• WHAT IS NEEDED:
Which lines in the data below contain the word "Sillón"? Pull out each of them and copy it.

• MATERIAL SUPPLIED:
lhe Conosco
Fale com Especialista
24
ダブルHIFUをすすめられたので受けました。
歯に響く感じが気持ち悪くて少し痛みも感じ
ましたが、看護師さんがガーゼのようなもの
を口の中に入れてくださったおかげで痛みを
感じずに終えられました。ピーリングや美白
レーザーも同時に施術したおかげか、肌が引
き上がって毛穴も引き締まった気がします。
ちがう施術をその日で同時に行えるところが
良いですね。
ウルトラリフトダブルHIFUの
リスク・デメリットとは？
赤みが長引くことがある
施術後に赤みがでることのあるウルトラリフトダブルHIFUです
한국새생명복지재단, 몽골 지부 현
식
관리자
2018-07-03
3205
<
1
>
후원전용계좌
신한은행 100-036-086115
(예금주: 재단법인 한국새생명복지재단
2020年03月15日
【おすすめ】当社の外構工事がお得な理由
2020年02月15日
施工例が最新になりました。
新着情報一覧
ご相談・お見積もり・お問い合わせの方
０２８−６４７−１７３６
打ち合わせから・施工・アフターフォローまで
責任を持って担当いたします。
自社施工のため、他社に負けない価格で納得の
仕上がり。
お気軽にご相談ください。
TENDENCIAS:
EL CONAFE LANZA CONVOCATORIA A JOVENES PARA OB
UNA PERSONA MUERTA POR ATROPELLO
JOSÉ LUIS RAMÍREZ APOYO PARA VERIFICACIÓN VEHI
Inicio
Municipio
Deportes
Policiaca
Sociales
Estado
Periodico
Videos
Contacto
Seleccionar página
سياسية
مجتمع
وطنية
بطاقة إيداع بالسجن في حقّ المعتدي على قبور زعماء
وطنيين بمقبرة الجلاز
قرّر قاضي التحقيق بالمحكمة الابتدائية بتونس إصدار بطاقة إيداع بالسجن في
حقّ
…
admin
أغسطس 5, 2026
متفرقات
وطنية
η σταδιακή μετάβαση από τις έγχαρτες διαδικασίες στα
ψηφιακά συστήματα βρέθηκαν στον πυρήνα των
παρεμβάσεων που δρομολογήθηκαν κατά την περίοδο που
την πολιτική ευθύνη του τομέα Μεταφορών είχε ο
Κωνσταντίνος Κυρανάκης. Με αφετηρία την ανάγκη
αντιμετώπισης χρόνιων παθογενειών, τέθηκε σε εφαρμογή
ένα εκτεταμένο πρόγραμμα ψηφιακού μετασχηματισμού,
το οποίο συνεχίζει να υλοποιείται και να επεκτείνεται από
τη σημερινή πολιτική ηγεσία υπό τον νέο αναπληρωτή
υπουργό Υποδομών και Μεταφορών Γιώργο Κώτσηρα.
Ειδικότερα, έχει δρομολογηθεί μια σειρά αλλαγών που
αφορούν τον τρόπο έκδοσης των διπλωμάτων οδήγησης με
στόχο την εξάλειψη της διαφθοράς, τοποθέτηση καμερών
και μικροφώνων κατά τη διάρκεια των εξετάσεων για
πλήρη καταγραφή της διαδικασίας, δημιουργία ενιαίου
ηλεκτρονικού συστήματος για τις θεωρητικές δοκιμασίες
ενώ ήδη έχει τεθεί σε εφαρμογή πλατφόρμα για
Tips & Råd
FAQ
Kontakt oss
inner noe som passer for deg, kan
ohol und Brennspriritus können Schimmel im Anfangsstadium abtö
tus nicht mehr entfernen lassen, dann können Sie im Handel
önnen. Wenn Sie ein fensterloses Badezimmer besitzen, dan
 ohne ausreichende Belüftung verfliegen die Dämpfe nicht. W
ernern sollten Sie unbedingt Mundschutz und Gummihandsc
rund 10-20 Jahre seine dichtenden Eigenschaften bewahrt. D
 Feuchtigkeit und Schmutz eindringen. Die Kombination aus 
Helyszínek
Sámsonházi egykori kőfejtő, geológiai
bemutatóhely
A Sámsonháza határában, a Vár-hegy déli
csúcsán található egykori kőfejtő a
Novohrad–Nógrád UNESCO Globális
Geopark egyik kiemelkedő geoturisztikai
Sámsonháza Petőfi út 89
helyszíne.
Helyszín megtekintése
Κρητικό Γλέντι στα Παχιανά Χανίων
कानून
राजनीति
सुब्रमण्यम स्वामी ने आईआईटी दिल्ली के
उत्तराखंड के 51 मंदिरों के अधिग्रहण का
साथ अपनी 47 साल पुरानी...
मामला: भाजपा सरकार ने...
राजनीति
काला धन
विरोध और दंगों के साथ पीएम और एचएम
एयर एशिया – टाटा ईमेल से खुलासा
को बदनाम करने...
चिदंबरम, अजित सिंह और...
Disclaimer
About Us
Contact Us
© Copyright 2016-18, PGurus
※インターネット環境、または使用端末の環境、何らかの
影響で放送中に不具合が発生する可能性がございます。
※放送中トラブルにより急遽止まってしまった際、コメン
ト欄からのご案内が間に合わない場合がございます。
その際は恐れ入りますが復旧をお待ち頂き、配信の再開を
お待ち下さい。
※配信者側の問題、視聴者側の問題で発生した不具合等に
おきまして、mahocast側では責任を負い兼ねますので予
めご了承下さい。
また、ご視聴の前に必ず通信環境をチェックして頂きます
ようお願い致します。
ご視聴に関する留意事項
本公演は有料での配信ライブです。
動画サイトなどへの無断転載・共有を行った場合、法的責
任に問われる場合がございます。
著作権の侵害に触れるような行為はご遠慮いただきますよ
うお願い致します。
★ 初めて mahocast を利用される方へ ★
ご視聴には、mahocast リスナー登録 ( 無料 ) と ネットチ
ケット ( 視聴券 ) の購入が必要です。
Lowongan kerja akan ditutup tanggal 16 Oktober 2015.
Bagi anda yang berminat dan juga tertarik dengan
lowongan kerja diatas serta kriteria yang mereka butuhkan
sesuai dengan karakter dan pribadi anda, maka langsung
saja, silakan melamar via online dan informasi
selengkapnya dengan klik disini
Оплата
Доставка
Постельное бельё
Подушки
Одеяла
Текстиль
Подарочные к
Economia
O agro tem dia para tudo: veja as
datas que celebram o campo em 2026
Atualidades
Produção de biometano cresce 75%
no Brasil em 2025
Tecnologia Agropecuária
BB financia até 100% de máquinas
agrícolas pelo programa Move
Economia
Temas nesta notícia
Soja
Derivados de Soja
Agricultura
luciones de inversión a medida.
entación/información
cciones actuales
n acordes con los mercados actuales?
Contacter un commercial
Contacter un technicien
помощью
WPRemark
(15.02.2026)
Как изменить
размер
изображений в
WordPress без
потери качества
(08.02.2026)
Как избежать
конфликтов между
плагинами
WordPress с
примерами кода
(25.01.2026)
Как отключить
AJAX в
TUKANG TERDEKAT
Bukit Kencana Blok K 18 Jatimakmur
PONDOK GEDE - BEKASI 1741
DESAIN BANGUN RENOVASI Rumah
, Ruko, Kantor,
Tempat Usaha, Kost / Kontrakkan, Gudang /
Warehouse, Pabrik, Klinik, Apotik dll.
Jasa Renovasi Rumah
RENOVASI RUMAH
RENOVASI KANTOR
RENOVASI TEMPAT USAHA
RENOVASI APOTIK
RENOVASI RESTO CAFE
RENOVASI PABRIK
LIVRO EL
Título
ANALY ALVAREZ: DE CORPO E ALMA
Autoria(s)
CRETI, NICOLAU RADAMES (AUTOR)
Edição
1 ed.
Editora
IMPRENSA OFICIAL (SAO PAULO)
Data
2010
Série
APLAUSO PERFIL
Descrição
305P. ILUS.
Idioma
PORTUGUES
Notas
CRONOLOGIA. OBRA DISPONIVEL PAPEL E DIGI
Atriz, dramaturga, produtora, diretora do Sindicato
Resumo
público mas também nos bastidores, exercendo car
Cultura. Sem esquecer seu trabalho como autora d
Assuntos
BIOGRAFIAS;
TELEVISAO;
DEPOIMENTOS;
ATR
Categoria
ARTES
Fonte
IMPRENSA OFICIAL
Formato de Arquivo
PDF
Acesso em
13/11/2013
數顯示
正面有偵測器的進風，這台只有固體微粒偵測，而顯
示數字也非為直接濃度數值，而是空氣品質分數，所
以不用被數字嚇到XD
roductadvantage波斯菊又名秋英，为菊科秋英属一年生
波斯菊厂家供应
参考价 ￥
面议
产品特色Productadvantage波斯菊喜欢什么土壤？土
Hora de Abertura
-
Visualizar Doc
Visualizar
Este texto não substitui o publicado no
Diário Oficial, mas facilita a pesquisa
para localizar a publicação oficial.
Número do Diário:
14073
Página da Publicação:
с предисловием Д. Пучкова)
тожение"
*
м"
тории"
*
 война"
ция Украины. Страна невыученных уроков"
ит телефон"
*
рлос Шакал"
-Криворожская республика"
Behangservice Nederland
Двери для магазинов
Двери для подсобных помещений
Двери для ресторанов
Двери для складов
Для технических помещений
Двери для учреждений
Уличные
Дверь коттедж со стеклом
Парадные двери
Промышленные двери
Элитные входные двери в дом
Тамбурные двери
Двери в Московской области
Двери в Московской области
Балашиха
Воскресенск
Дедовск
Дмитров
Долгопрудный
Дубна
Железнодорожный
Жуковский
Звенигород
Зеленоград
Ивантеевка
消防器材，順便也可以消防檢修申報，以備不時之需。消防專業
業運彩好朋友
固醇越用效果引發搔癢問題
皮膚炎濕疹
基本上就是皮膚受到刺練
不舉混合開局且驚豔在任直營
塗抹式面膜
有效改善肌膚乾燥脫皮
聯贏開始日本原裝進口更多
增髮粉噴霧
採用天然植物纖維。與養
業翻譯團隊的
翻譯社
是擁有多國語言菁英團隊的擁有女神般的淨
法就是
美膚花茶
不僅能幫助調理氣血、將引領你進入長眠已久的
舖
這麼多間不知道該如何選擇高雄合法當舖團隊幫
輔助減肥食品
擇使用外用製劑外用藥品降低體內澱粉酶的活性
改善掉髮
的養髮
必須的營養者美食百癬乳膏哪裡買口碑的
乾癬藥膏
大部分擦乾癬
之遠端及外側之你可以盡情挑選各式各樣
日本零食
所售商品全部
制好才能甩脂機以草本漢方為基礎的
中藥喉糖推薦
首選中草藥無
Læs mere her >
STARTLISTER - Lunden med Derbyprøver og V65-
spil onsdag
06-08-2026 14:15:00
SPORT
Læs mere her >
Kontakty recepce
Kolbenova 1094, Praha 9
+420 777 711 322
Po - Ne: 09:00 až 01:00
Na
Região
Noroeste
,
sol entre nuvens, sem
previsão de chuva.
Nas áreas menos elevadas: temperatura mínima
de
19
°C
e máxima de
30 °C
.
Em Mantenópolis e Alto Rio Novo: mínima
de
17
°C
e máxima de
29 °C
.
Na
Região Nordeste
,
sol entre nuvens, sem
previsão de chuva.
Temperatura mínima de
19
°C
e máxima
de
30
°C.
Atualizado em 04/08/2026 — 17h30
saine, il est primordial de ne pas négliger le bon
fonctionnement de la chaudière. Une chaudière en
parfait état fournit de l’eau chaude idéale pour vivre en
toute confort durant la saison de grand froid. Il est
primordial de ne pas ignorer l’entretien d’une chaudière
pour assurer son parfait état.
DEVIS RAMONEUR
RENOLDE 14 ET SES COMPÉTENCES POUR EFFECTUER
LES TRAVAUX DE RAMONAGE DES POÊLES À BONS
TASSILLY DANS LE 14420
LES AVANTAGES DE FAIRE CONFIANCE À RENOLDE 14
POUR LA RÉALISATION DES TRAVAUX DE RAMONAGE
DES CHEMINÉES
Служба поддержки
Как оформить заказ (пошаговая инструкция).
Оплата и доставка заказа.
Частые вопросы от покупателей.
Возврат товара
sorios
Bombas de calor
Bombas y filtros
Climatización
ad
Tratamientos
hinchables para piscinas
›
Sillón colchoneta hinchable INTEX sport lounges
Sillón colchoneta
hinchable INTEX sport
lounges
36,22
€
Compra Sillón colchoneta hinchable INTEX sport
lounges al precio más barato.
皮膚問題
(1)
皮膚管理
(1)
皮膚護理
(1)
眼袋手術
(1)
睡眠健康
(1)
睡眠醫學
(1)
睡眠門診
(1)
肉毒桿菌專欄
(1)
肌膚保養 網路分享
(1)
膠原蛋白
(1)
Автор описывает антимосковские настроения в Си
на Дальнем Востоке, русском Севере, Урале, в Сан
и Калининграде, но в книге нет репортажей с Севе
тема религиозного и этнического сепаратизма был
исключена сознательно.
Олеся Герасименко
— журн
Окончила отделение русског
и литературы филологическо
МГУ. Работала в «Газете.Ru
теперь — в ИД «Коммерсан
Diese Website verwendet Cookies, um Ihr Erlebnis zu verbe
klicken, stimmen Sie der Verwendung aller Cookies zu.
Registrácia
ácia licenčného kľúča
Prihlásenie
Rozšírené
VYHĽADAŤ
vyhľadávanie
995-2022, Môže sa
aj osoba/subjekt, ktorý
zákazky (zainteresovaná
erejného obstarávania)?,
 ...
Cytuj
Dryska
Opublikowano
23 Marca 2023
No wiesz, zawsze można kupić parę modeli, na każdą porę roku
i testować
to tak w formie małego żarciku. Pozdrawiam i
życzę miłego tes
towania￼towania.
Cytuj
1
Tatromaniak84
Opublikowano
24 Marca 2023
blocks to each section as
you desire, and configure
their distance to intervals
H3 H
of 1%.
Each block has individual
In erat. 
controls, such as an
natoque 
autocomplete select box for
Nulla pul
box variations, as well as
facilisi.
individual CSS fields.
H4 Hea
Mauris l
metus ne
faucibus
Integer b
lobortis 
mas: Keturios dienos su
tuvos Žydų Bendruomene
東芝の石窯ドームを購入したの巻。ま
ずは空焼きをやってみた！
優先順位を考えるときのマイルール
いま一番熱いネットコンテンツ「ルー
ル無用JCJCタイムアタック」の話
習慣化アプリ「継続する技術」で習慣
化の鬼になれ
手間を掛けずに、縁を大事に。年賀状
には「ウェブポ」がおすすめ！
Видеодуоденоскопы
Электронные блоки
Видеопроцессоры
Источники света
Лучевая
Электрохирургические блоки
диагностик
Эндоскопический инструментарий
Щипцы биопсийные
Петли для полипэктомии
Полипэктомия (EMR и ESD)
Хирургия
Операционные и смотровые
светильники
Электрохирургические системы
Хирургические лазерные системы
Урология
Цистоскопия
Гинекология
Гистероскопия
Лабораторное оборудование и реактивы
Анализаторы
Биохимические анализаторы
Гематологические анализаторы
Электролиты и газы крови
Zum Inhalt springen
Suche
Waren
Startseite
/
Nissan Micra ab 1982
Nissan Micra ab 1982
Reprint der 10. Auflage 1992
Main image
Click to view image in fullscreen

• SOLUTION:
Sillón colchoneta hinchable INTEX sport lounges
Sillón colchoneta
Compra Sillón colchoneta hinchable INTEX sport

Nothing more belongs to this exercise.